Bert & Ors v Red 5 Limited & Anor [2016] QSC 302
CORPORATIONS – FINANCIAL SERVICES AND MARKETS – MARKET MISCONDUCT AND OTHER PROHIBITED CONDUCT – MISLEADING, DECEPTIVE OR UNCONSCIONABLE CONDUCT – where the first defendant, a mining company, developed a gold mine in the Philippines – where the company sought to raise capital, for working capital and exploration purposes, through a private placement of shares – where the plaintiffs claim the company's chairman, the second defendant, represented to the first plaintiff in a telephone conversation that the purpose of the capital raise was to fund copper exploration – where the plaintiffs were unable to participate in the private placement – where the company's intentions for the use of the capital being raised changed before the market reopened – where the company disclosed that change of intention to the market before it reopened – where the plaintiffs purchased a large number of shares in the company after the market reopened – where the price of those shares subsequently fell – whether the second defendant made the alleged oral representations – whether the defendant's conduct was misleading – whether any misleading conduct caused the plaintiffs' loss.
CORPORATIONS – FINANCIAL SERVICES AND MARKETS – DISCLOSURE – where a mining company planned to re-open an open-pit gold mine which was covered by a lake – where the company developed a plan to dewater the lake and to continually dewater the pit over the life of the mine – where, after the lake had been almost completely dewatered, higher than estimated groundwater inflow was encountered – where the dewatering system was still capable of dewatering the groundwater inflow and rainfall – where the plaintiffs claim that if they had been told about the significant quantities of groundwater inflow, they would have sold their shareholding in the company and would not have purchased further shares – where the price of the company's shares subsequently fell – whether the company was required, under its continuous disclosure obligations in the Corporations Act 2001 (Cth) and the ASX Listing Rules, to disclose to the market that there were significant quantities of groundwater inflow into the mine – whether the company's failure to disclose that information caused the plaintiffs' loss.

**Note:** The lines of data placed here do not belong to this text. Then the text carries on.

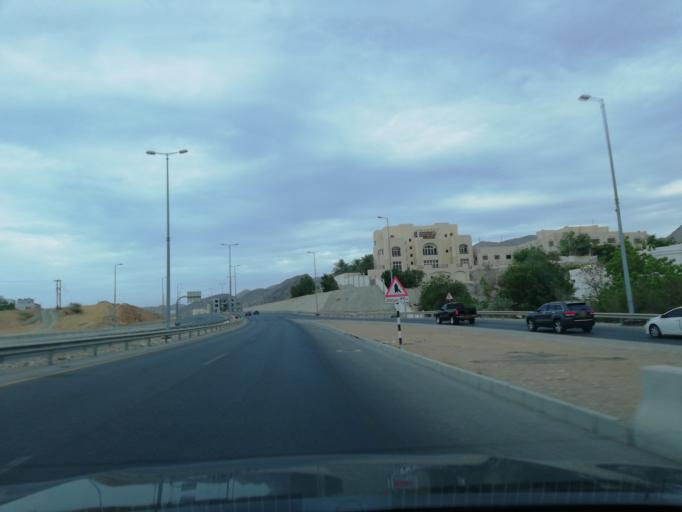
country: OM
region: Muhafazat Masqat
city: Bawshar
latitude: 23.5906
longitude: 58.4498
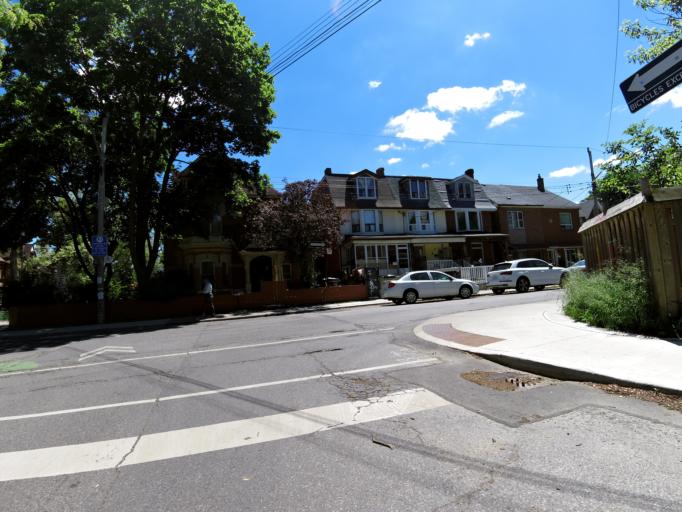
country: CA
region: Ontario
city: Toronto
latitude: 43.6532
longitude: -79.4029
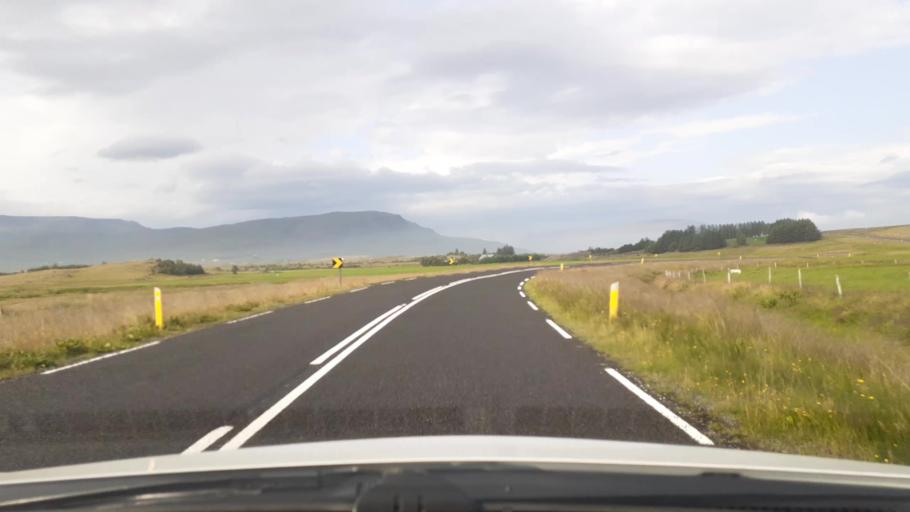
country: IS
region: Capital Region
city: Mosfellsbaer
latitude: 64.3412
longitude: -21.5786
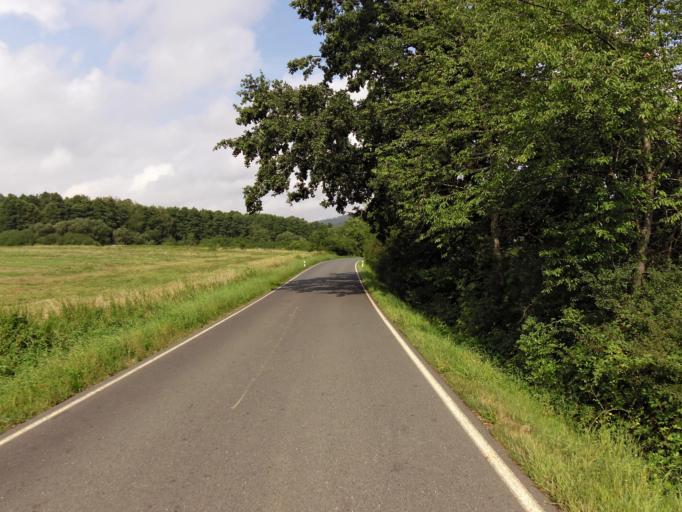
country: CZ
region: Central Bohemia
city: Tynec nad Sazavou
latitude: 49.8648
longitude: 14.5837
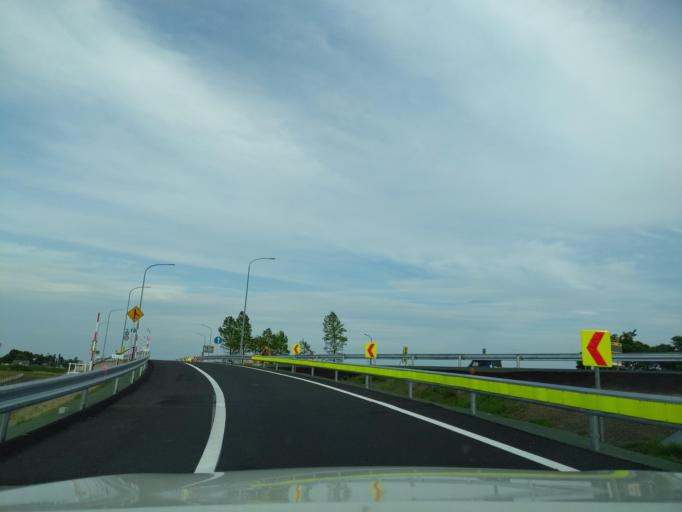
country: JP
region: Miyagi
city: Sendai
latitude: 38.2136
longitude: 140.9051
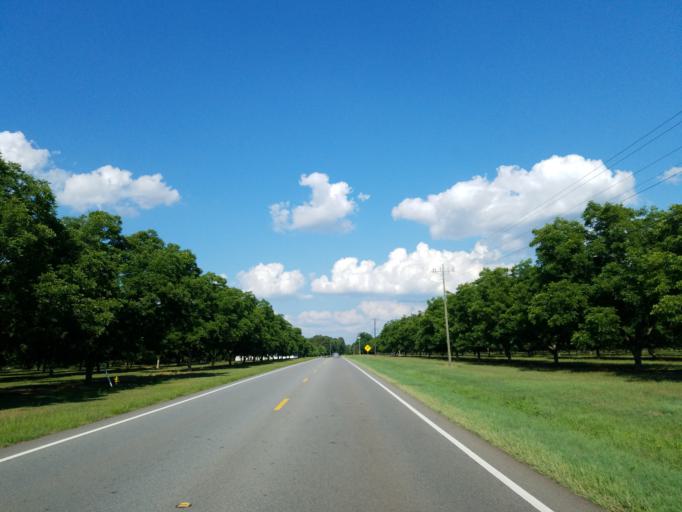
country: US
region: Georgia
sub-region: Peach County
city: Fort Valley
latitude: 32.5538
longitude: -83.7854
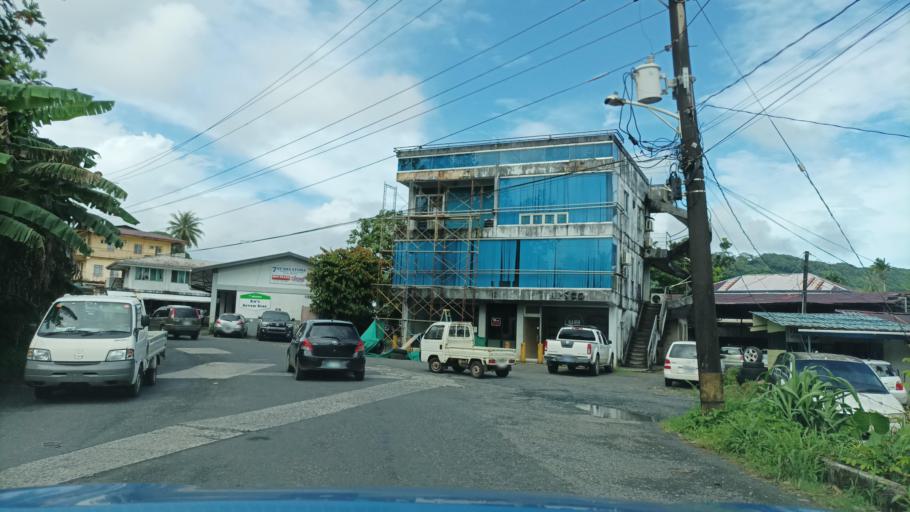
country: FM
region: Pohnpei
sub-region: Kolonia Municipality
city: Kolonia
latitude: 6.9584
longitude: 158.2072
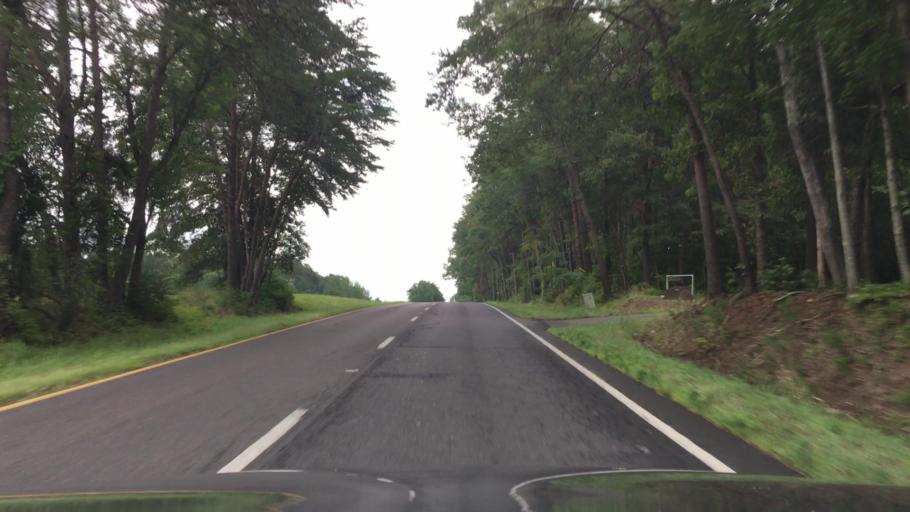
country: US
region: Virginia
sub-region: Spotsylvania County
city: Spotsylvania
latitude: 38.3209
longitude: -77.7001
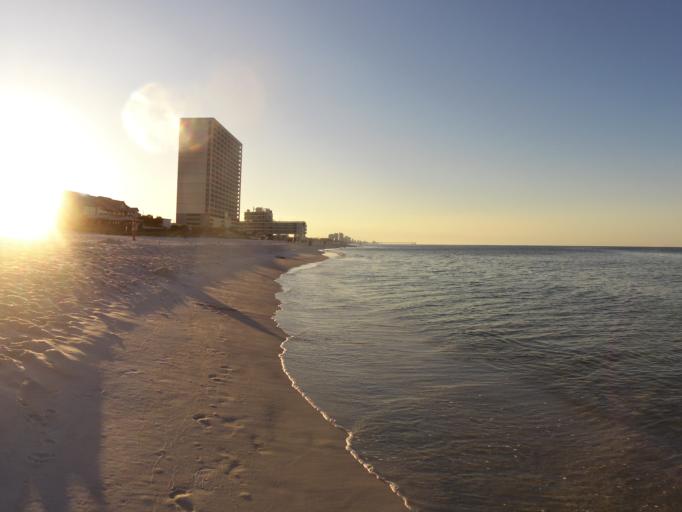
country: US
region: Florida
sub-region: Bay County
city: Panama City Beach
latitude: 30.2048
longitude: -85.8588
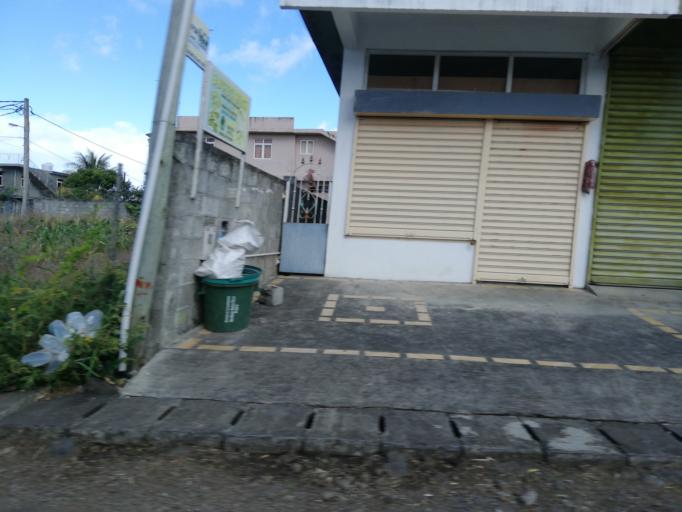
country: MU
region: Flacq
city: Bel Air Riviere Seche
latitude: -20.2621
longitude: 57.7429
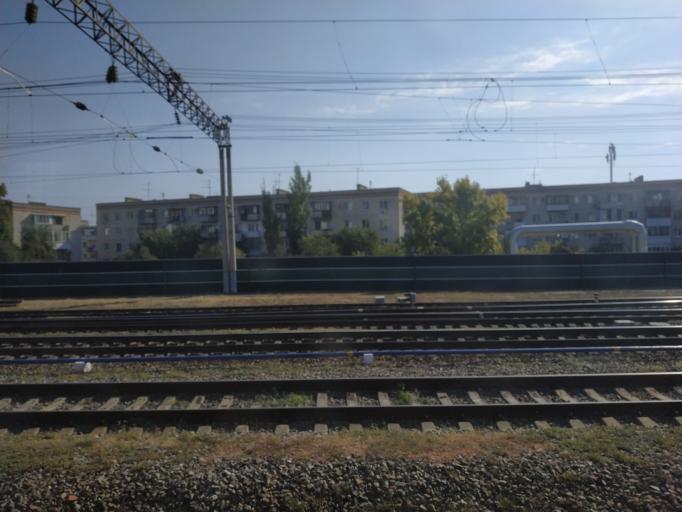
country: RU
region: Volgograd
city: Volgograd
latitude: 48.7229
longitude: 44.5277
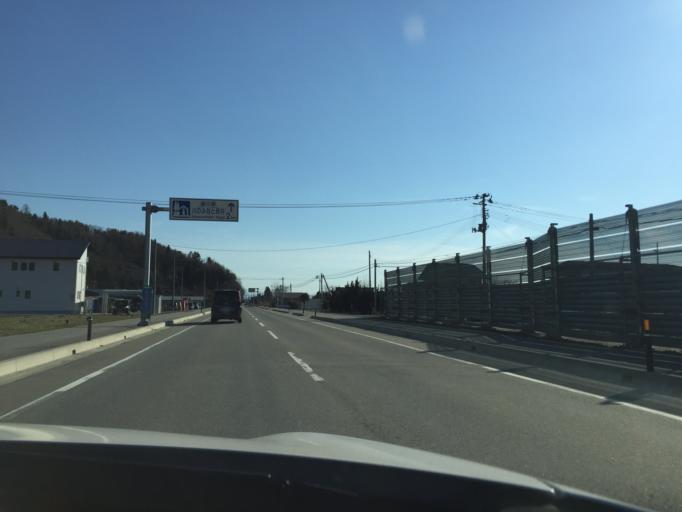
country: JP
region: Yamagata
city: Nagai
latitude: 38.1242
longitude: 140.0551
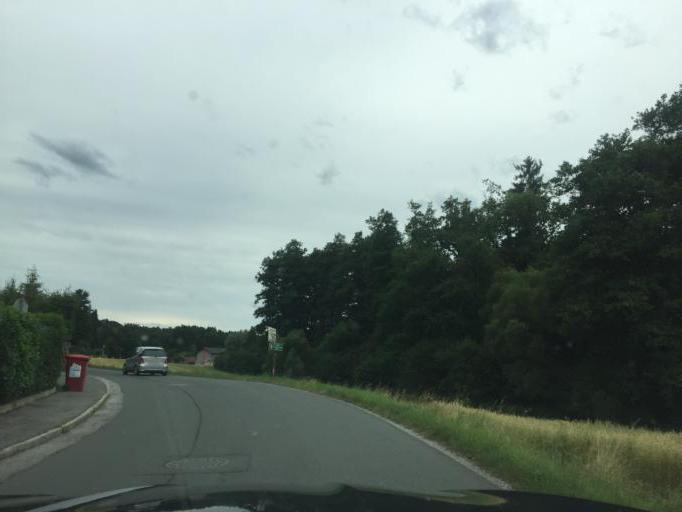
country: AT
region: Styria
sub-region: Politischer Bezirk Graz-Umgebung
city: Hart bei Graz
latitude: 47.0496
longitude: 15.5112
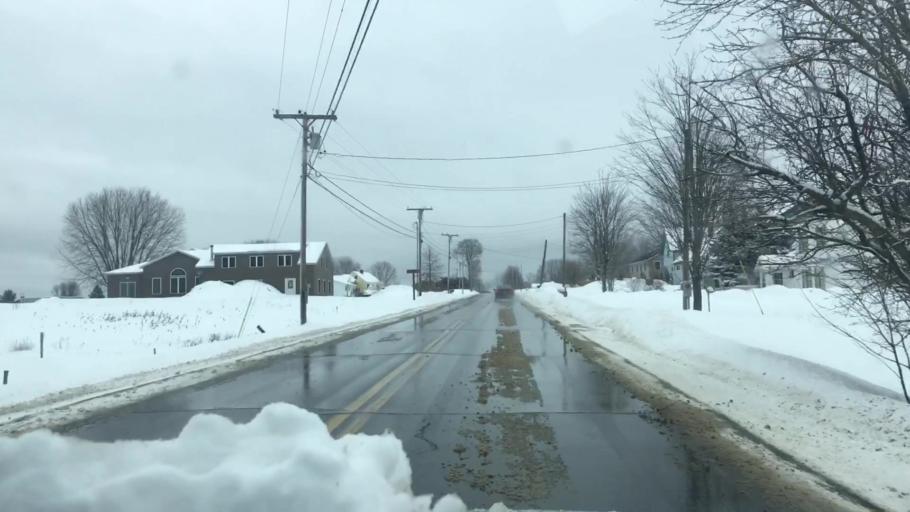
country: US
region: Maine
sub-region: Penobscot County
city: Charleston
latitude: 44.9956
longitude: -69.0494
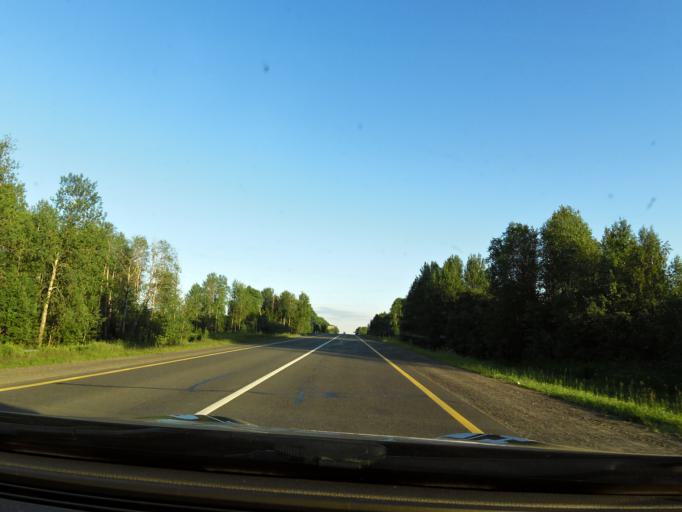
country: RU
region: Vologda
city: Gryazovets
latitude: 58.7826
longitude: 40.2716
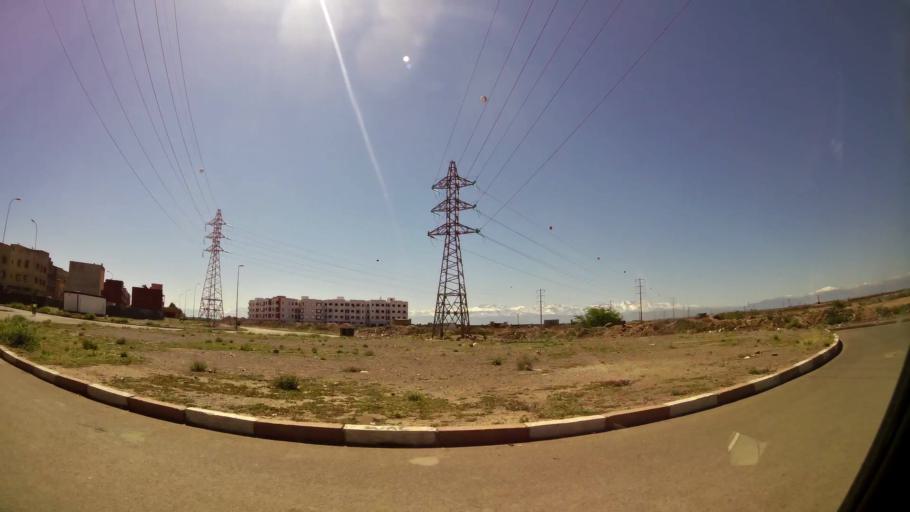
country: MA
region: Marrakech-Tensift-Al Haouz
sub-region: Marrakech
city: Marrakesh
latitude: 31.5706
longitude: -8.0589
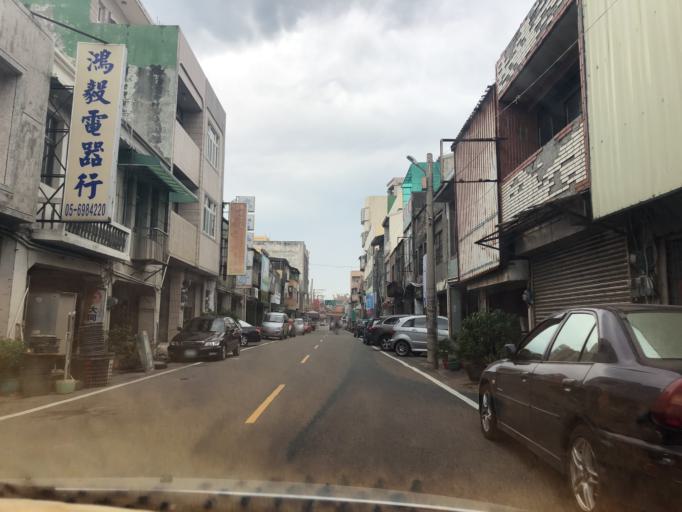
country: TW
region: Taiwan
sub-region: Chiayi
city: Taibao
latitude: 23.7004
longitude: 120.1975
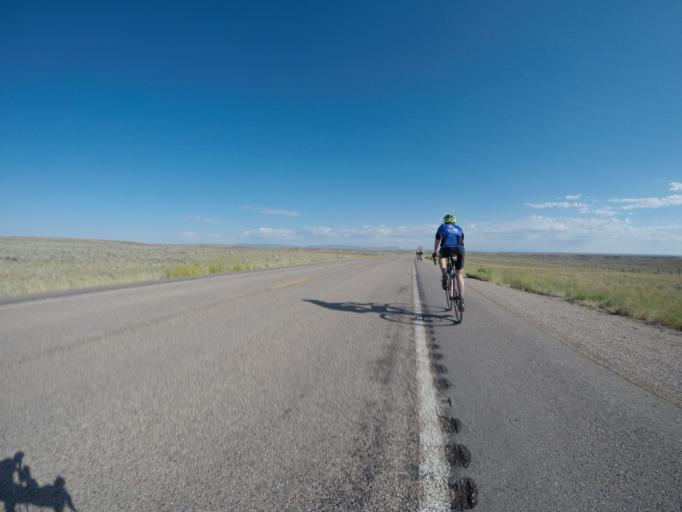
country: US
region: Wyoming
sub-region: Lincoln County
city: Kemmerer
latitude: 42.0359
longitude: -110.1560
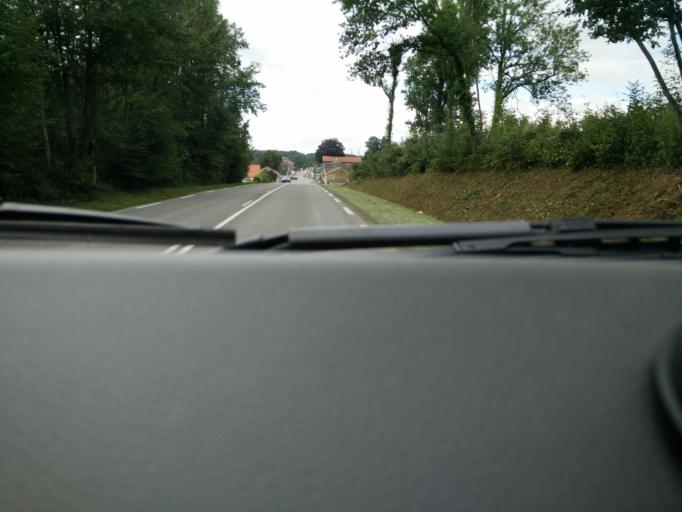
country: FR
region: Champagne-Ardenne
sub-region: Departement des Ardennes
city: Renwez
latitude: 49.8157
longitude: 4.5949
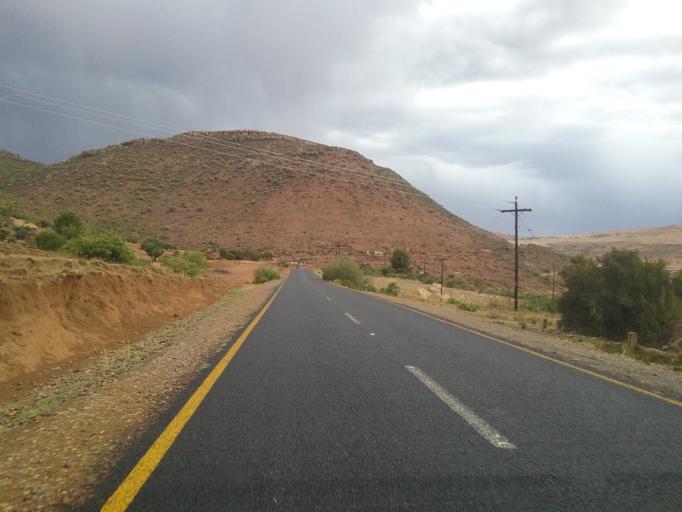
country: LS
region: Quthing
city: Quthing
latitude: -30.3542
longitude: 27.7260
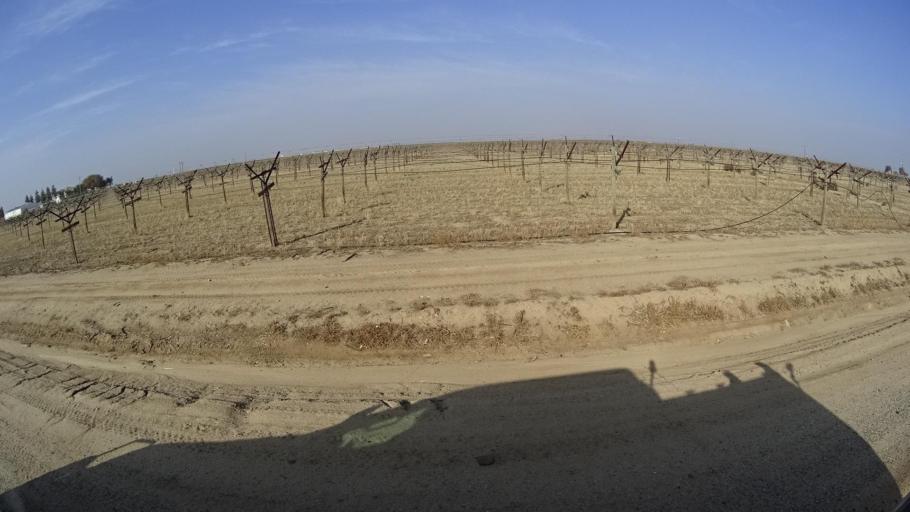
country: US
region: California
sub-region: Tulare County
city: Richgrove
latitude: 35.7761
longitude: -119.1409
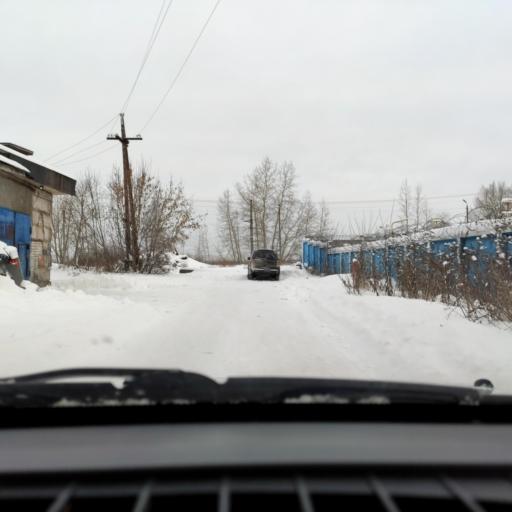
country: RU
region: Perm
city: Kondratovo
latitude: 58.0089
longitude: 56.1217
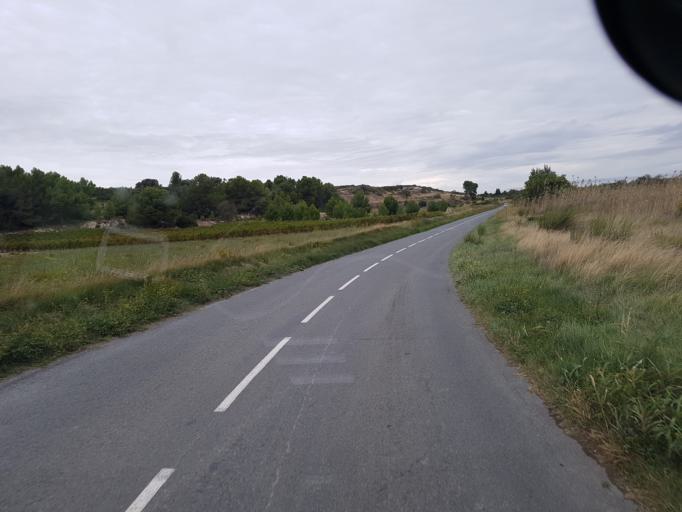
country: FR
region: Languedoc-Roussillon
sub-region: Departement de l'Aude
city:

CORPORATIONS – FINANCIAL SERVICES AND MARKETS – MARKET MISCONDUCT AND OTHER PROHIBITED CONDUCT – MISLEADING, DECEPTIVE OR UNCONSCIONABLE CONDUCT – where a mining company planned to re-open an open-pit gold mine which was covered by a lake – where the company developed a plan to dewater the lake and to continually dewater the pit over the life of the mine – where, after 99 per cent of the lake was removed, the company disclosed to the market that dewatering was "complete" – where the company had previously disclosed that dewatering was a two stage process, comprising the initial dewatering and then continuing dewatering of groundwater and rainfall entering the pit – whether the company's conduct was misleading or deceptive – whether any misleading conduct by the company caused the plaintiffs' loss.